Java Question

How can I create an index of the positions of a byte in a file

I have this large file with the follow format:

Unique String


In my program I need to read this file to get the Information through the Unique String key. Since the performance is important, I can't read each line looking for the key everytime, besides I can't load the file in memory because it is too heavy. Then I'd like to read the file only once and then build an index with the String key and the position(in byte) of that in file. This index is something like a HashMap with the key been the Unique String and the value been the bytes in file where the key appears.

Seems that RandomAccessFile could do this, but I don't know how.

So, how can I build this index and then access an specific line by this index?

Answer Source

The way I am going to suggest is to read the file, and keep track of the position. Store the position along the way in a map so you can look it up later.

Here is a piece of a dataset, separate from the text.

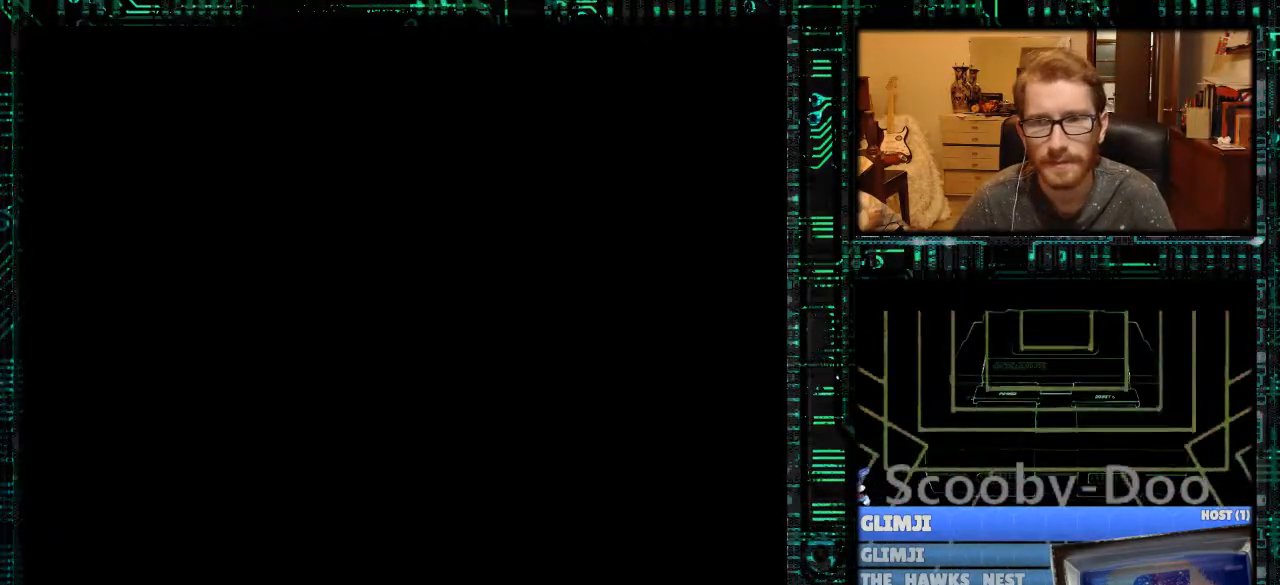
{"buttons": ["Y", "DPAD_RIGHT"], "events": []}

The first way to do this is to use your file as a DataInput, and use the RandomAccessFile#readline

RandomAccessFile raf = new RandomAccessFile("filename.txt", "r");
Map<String, Long> index = new HashMap<>();

Now, how is your data stored? If it is stored line by line, and the ecoding conforms to the DataInput standards, then you can use.

lond start = raf.getFilePointer();
String line = raf.readLine();
String key = extractKeyFromLine(line);
index.put(key, start);

Now anytime you need to go back and get the data.

long position = index.get(key);;
String line = raf.readLine();

There are many caveats to this. For example, if you need a more robust encoding, then the first time you read it you'll want to create a reader that can manage the encoding, and just use your RandomAccessFile as an input stream. readLine() can fail if the lines are too large. Then you would have to devise your own strategy for extracting the key/data pair.